Information
· · · · · · ·

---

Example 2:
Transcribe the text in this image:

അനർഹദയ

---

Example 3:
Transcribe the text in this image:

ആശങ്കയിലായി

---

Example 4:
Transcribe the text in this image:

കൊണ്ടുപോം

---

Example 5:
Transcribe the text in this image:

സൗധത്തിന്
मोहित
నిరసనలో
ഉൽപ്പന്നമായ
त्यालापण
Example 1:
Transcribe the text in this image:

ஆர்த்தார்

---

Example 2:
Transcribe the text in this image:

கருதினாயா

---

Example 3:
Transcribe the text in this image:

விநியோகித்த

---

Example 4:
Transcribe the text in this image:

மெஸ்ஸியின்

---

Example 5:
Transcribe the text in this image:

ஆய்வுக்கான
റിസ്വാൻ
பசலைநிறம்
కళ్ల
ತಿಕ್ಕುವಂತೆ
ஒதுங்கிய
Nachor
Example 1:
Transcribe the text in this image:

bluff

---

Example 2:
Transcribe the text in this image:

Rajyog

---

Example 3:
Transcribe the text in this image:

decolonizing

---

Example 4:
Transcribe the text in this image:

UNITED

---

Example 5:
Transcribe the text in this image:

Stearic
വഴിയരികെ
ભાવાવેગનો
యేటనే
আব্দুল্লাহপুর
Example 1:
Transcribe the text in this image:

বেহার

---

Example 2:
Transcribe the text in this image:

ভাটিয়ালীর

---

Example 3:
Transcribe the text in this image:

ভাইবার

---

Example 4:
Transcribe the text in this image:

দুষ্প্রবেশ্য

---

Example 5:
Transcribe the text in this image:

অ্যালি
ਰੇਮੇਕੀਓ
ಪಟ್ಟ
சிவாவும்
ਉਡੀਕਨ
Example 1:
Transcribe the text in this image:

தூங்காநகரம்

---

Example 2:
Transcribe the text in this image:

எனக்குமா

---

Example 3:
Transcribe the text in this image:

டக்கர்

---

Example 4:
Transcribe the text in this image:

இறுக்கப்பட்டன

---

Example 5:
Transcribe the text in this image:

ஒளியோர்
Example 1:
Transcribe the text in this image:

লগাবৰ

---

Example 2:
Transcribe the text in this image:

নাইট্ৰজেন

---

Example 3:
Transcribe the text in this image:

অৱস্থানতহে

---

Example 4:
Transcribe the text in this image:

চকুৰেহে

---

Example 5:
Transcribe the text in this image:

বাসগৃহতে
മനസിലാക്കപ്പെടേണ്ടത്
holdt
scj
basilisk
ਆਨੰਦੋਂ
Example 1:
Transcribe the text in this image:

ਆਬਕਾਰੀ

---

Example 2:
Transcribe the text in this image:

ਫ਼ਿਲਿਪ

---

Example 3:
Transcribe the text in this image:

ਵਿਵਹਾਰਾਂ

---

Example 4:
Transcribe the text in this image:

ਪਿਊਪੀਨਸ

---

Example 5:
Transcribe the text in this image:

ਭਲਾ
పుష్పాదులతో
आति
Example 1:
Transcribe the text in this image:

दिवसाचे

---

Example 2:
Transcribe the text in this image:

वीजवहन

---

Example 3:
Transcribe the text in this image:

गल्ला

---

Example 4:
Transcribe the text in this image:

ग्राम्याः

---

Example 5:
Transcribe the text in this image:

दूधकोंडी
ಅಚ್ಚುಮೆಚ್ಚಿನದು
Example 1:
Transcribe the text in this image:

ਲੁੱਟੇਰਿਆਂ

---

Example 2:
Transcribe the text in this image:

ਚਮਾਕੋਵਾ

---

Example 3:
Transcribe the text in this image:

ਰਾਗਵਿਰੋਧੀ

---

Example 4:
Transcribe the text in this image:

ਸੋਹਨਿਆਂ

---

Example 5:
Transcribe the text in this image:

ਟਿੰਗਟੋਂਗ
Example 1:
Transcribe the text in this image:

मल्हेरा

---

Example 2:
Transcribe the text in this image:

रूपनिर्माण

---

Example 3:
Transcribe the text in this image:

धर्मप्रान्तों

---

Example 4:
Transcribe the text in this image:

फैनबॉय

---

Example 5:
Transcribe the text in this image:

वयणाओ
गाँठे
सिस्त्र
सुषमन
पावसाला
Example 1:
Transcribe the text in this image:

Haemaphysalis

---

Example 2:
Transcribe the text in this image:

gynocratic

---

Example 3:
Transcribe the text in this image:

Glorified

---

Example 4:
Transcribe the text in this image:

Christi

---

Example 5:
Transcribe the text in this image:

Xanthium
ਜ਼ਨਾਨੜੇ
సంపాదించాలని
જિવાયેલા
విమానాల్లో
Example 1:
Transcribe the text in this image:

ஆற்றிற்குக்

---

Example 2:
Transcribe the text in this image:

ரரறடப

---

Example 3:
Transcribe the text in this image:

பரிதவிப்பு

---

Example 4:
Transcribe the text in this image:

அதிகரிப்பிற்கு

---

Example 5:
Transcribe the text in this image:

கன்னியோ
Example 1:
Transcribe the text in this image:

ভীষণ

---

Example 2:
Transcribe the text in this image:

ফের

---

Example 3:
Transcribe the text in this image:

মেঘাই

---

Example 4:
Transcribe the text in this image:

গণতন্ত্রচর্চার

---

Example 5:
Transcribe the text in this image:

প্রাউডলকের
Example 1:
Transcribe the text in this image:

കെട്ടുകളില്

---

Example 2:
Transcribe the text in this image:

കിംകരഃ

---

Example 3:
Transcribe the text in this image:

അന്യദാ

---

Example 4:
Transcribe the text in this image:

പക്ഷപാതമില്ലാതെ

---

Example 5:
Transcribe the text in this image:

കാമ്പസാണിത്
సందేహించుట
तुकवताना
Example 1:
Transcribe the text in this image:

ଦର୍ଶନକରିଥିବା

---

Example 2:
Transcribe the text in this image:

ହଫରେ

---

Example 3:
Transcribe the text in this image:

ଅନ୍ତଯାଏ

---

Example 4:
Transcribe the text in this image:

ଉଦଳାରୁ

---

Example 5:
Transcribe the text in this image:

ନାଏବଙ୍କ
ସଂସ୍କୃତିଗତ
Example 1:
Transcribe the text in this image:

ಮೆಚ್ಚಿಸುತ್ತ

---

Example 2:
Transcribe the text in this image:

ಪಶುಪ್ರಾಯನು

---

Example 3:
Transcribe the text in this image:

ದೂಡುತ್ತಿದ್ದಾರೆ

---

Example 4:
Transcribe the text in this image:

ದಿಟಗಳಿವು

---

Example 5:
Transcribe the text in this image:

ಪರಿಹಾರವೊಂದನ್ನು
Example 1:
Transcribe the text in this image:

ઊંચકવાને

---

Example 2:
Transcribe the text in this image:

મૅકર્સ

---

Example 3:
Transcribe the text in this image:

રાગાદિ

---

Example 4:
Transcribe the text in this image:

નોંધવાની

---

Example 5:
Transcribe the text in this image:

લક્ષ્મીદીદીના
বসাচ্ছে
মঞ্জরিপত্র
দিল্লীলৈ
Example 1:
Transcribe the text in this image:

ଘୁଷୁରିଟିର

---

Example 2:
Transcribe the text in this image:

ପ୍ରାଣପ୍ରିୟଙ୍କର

· · · · · · ·

Everything in the data must be repeated exactly; leave no line out.

Output of the exercise
---

Example 2:
Transcribe the text in this image:

അനർഹദയ

---

Example 3:
Transcribe the text in this image:

ആശങ്കയിലായി

---

Example 4:
Transcribe the text in this image:

കൊണ്ടുപോം

---

Example 5:
Transcribe the text in this image:

സൗധത്തിന്
मोहित
నిరసనలో
ഉൽപ്പന്നമായ
त्यालापण
Example 1:
Transcribe the text in this image:

ஆர்த்தார்

---

Example 2:
Transcribe the text in this image:

கருதினாயா

---

Example 3:
Transcribe the text in this image:

விநியோகித்த

---

Example 4:
Transcribe the text in this image:

மெஸ்ஸியின்

---

Example 5:
Transcribe the text in this image:

ஆய்வுக்கான
റിസ്വാൻ
பசலைநிறம்
కళ్ల
ತಿಕ್ಕುವಂತೆ
ஒதுங்கிய
Nachor
Example 1:
Transcribe the text in this image:

bluff

---

Example 2:
Transcribe the text in this image:

Rajyog

---

Example 3:
Transcribe the text in this image:

decolonizing

---

Example 4:
Transcribe the text in this image:

UNITED

---

Example 5:
Transcribe the text in this image:

Stearic
വഴിയരികെ
ભાવાવેગનો
యేటనే
আব্দুল্লাহপুর
Example 1:
Transcribe the text in this image:

বেহার

---

Example 2:
Transcribe the text in this image:

ভাটিয়ালীর

---

Example 3:
Transcribe the text in this image:

ভাইবার

---

Example 4:
Transcribe the text in this image:

দুষ্প্রবেশ্য

---

Example 5:
Transcribe the text in this image:

অ্যালি
ਰੇਮੇਕੀਓ
ಪಟ್ಟ
சிவாவும்
ਉਡੀਕਨ
Example 1:
Transcribe the text in this image:

தூங்காநகரம்

---

Example 2:
Transcribe the text in this image:

எனக்குமா

---

Example 3:
Transcribe the text in this image:

டக்கர்

---

Example 4:
Transcribe the text in this image:

இறுக்கப்பட்டன

---

Example 5:
Transcribe the text in this image:

ஒளியோர்
Example 1:
Transcribe the text in this image:

লগাবৰ

---

Example 2:
Transcribe the text in this image:

নাইট্ৰজেন

---

Example 3:
Transcribe the text in this image:

অৱস্থানতহে

---

Example 4:
Transcribe the text in this image:

চকুৰেহে

---

Example 5:
Transcribe the text in this image:

বাসগৃহতে
മനസിലാക്കപ്പെടേണ്ടത്
holdt
scj
basilisk
ਆਨੰਦੋਂ
Example 1:
Transcribe the text in this image:

ਆਬਕਾਰੀ

---

Example 2:
Transcribe the text in this image:

ਫ਼ਿਲਿਪ

---

Example 3:
Transcribe the text in this image:

ਵਿਵਹਾਰਾਂ

---

Example 4:
Transcribe the text in this image:

ਪਿਊਪੀਨਸ

---

Example 5:
Transcribe the text in this image:

ਭਲਾ
పుష్పాదులతో
आति
Example 1:
Transcribe the text in this image:

दिवसाचे

---

Example 2:
Transcribe the text in this image:

वीजवहन

---

Example 3:
Transcribe the text in this image:

गल्ला

---

Example 4:
Transcribe the text in this image:

ग्राम्याः

---

Example 5:
Transcribe the text in this image:

दूधकोंडी
ಅಚ್ಚುಮೆಚ್ಚಿನದು
Example 1:
Transcribe the text in this image:

ਲੁੱਟੇਰਿਆਂ

---

Example 2:
Transcribe the text in this image:

ਚਮਾਕੋਵਾ

---

Example 3:
Transcribe the text in this image:

ਰਾਗਵਿਰੋਧੀ

---

Example 4:
Transcribe the text in this image:

ਸੋਹਨਿਆਂ

---

Example 5:
Transcribe the text in this image:

ਟਿੰਗਟੋਂਗ
Example 1:
Transcribe the text in this image:

मल्हेरा

---

Example 2:
Transcribe the text in this image:

रूपनिर्माण

---

Example 3:
Transcribe the text in this image:

धर्मप्रान्तों

---

Example 4:
Transcribe the text in this image:

फैनबॉय

---

Example 5:
Transcribe the text in this image:

वयणाओ
गाँठे
सिस्त्र
सुषमन
पावसाला
Example 1:
Transcribe the text in this image:

Haemaphysalis

---

Example 2:
Transcribe the text in this image:

gynocratic

---

Example 3:
Transcribe the text in this image:

Glorified

---

Example 4:
Transcribe the text in this image:

Christi

---

Example 5:
Transcribe the text in this image:

Xanthium
ਜ਼ਨਾਨੜੇ
సంపాదించాలని
જિવાયેલા
విమానాల్లో
Example 1:
Transcribe the text in this image:

ஆற்றிற்குக்

---

Example 2:
Transcribe the text in this image:

ரரறடப

---

Example 3:
Transcribe the text in this image:

பரிதவிப்பு

---

Example 4:
Transcribe the text in this image:

அதிகரிப்பிற்கு

---

Example 5:
Transcribe the text in this image:

கன்னியோ
Example 1:
Transcribe the text in this image:

ভীষণ

---

Example 2:
Transcribe the text in this image:

ফের

---

Example 3:
Transcribe the text in this image:

মেঘাই

---

Example 4:
Transcribe the text in this image:

গণতন্ত্রচর্চার

---

Example 5:
Transcribe the text in this image:

প্রাউডলকের
Example 1:
Transcribe the text in this image:

കെട്ടുകളില്

---

Example 2:
Transcribe the text in this image:

കിംകരഃ

---

Example 3:
Transcribe the text in this image:

അന്യദാ

---

Example 4:
Transcribe the text in this image:

പക്ഷപാതമില്ലാതെ

---

Example 5:
Transcribe the text in this image:

കാമ്പസാണിത്
సందేహించుట
तुकवताना
Example 1:
Transcribe the text in this image:

ଦର୍ଶନକରିଥିବା

---

Example 2:
Transcribe the text in this image:

ହଫରେ

---

Example 3:
Transcribe the text in this image:

ଅନ୍ତଯାଏ

---

Example 4:
Transcribe the text in this image:

ଉଦଳାରୁ

---

Example 5:
Transcribe the text in this image:

ନାଏବଙ୍କ
ସଂସ୍କୃତିଗତ
Example 1:
Transcribe the text in this image:

ಮೆಚ್ಚಿಸುತ್ತ

---

Example 2:
Transcribe the text in this image:

ಪಶುಪ್ರಾಯನು

---

Example 3:
Transcribe the text in this image:

ದೂಡುತ್ತಿದ್ದಾರೆ

---

Example 4:
Transcribe the text in this image:

ದಿಟಗಳಿವು

---

Example 5:
Transcribe the text in this image:

ಪರಿಹಾರವೊಂದನ್ನು
Example 1:
Transcribe the text in this image:

ઊંચકવાને

---

Example 2:
Transcribe the text in this image:

મૅકર્સ

---

Example 3:
Transcribe the text in this image:

રાગાદિ

---

Example 4:
Transcribe the text in this image:

નોંધવાની

---

Example 5:
Transcribe the text in this image:

લક્ષ્મીદીદીના
বসাচ্ছে
মঞ্জরিপত্র
দিল্লীলৈ
Example 1:
Transcribe the text in this image:

ଘୁଷୁରିଟିର

---

Example 2:
Transcribe the text in this image:

ପ୍ରାଣପ୍ରିୟଙ୍କର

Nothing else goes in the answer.